Glauben Sie ans Leben nach dem Tod?
Meine Frau Carmen glaubt daran. Ich bin da nicht so sicher. Das ist doch nur zur Beruhigung. Damit wir denken können: Da gibt es noch was.
Und die Vorstellung vom Nichts?
Die gefällt mir.
Astro-Analyse von H.R. Giger: «Er sucht das Unvermutete, Extreme»
Das vorliegende Horoskop spricht für eine ausgesprochen willensstarke, charismatische Persönlichkeit. Ein ausgeprägter Individualist und Exzentriker. Er liebt es, im Rampenlicht zu stehen. Der Fokus soll weniger auf ihn als Person gerichtet sein, seine schöpferischen Erzeugnisse sollen bewegen.
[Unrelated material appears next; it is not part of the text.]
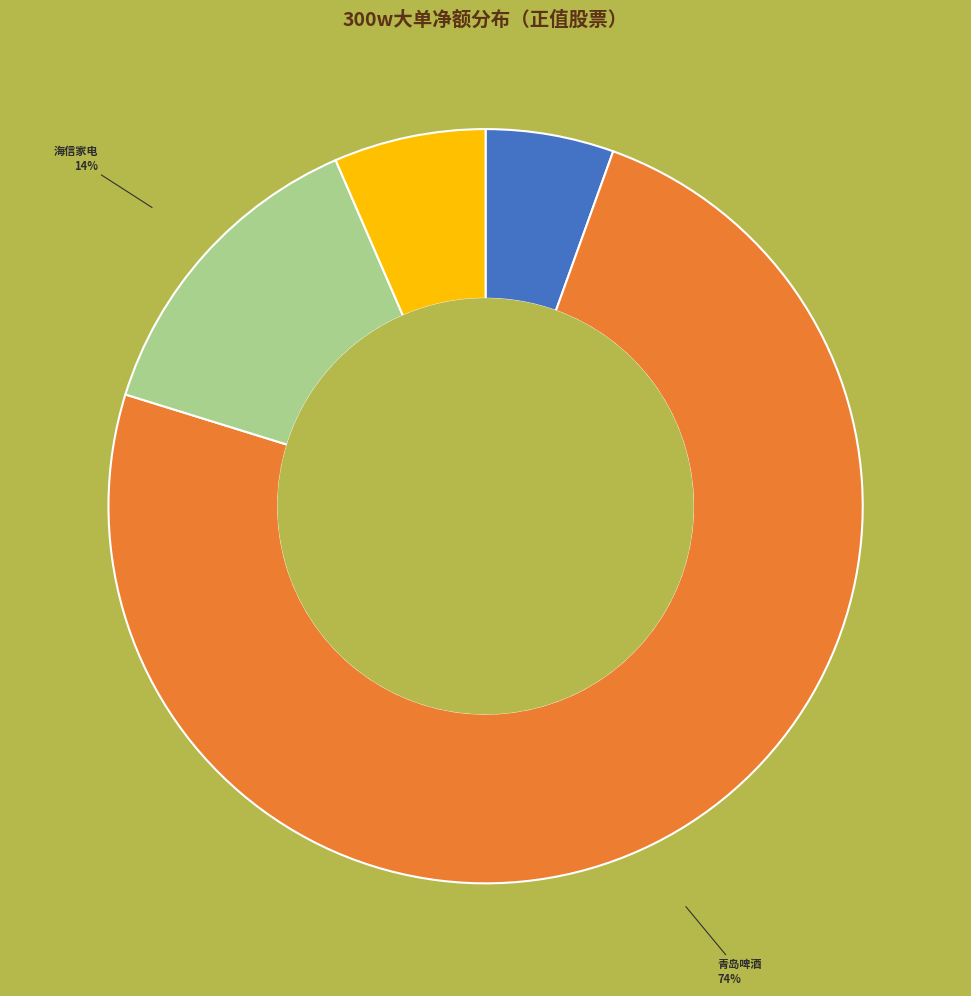

To the nearest percent, what is the difference between the largest and smallest slice percentages?

69%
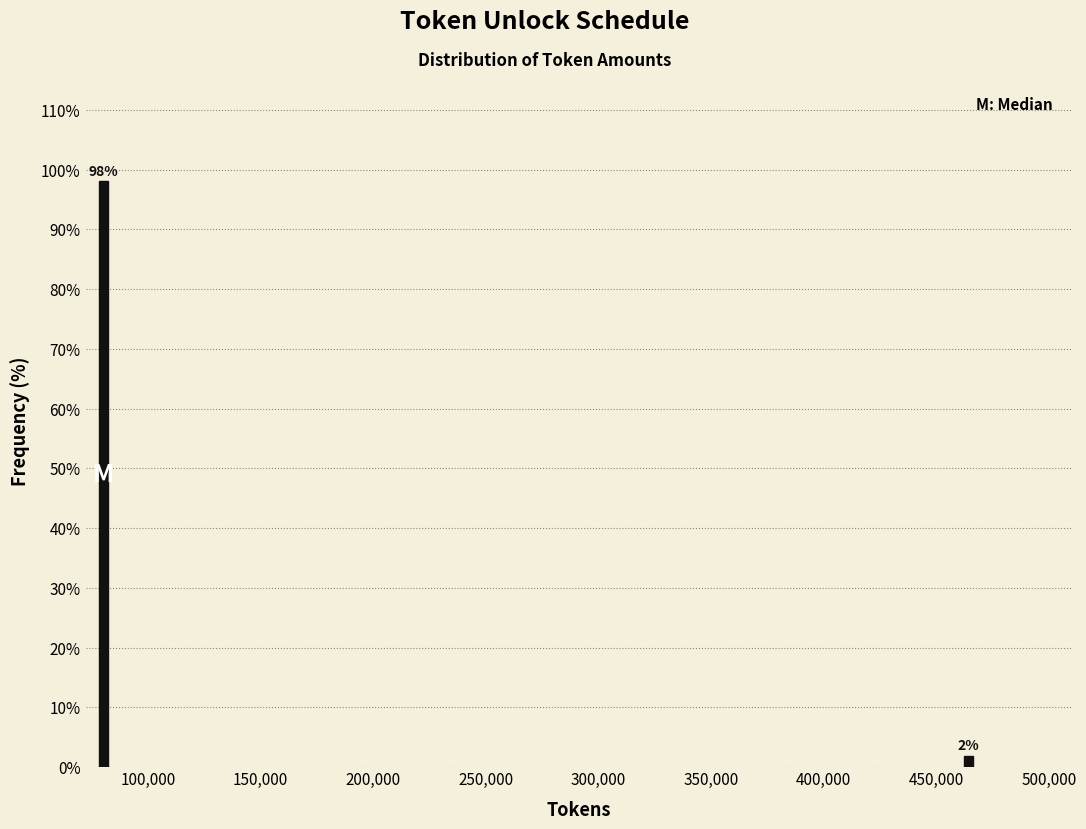

What is the sum of the values at 100,000 and 450,000?

100.0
Als Wassermann will er die Grenzen des Bisherigen durchbrechen. Sein kreatives Talent hilft ihm, etwas Besonderes aus seinem Leben zu machen. In seinen Handlungen und Gedanken ist er zuweilen unberechenbar. Er ist ein Erfinder, der aufpassen muss, dass er sich nicht im Elfenbeinturm utopischer Ideen zu sehr von der Welt isoliert. Er hat etwas von einem schrulligen Professor, der zwischen Genie und Wahnsinn pendelt.
Er gefällt sich in der Rolle des Enfant terrible, das mit surrealen Ideen provoziert. Er sucht das Unvermutete, Extreme, Paradoxe. Er ist eine Kämpfernatur und bereit, sich auch mit unpopulären Schritten durchzusetzen. Dahinter kann sich indirekt eine Rebellion verstecken gegen die Konventionalität der Eltern. Obwohl er unter strengen Prinzipien der Erziehung gelitten hat, neigt er selber dazu, sich durch starre Prinzipien einzuschränken. Obwohl er die gesellschaftliche Normierung anprangert, ist es ihm wichtig, Respekt und Ehre zu erfahren. Trotz rebellischer Natur ist er empfindlich, was öffentliche Kritik anbelangt. Denn vermutlich hat er die strengen Prinzipien seiner Kindheit mehr verinnerlicht, als ihm lieb ist.
Mit eisernem Willen verfolgt er ehrgeizige Ziele. Sein Eigenwille macht ihn anfällig für Autoritätskonflikte. Weil er nie gelernt hat, der Gefühlsebene Beachtung zu schenken, kann er sich selber gegenüber sehr hart sein. Sicherlich kennt er Zeiten der Melancholie, Schwermütigkeit und Einsamkeit. Er kann zurückgezogen leben, und doch braucht er den lebendigen Austausch mit anderen. Auf der Beziehungsebene fühlt er sich zu originellen Menschen hingezogen, die durch einen rebellischen Zug aufgefallen sind.
Daniela Anhorn, Astrologin
Die Kunst von H.R. Giger kann im Giger Museum in Gruyere besichtigt werden. Es enthält die grösste Werksammlung und umfasst Bilder, Skulpturen, Möbel und Filmkulissen. Auch in seiner Heimatstadt Chur kann man seine Kunst an verschiedenen Orten näher kommen – etwa in der Giger Bar.
Das Interview mit H.R. Giger erschien am 22. November 2007 in der «Schweizer Familie».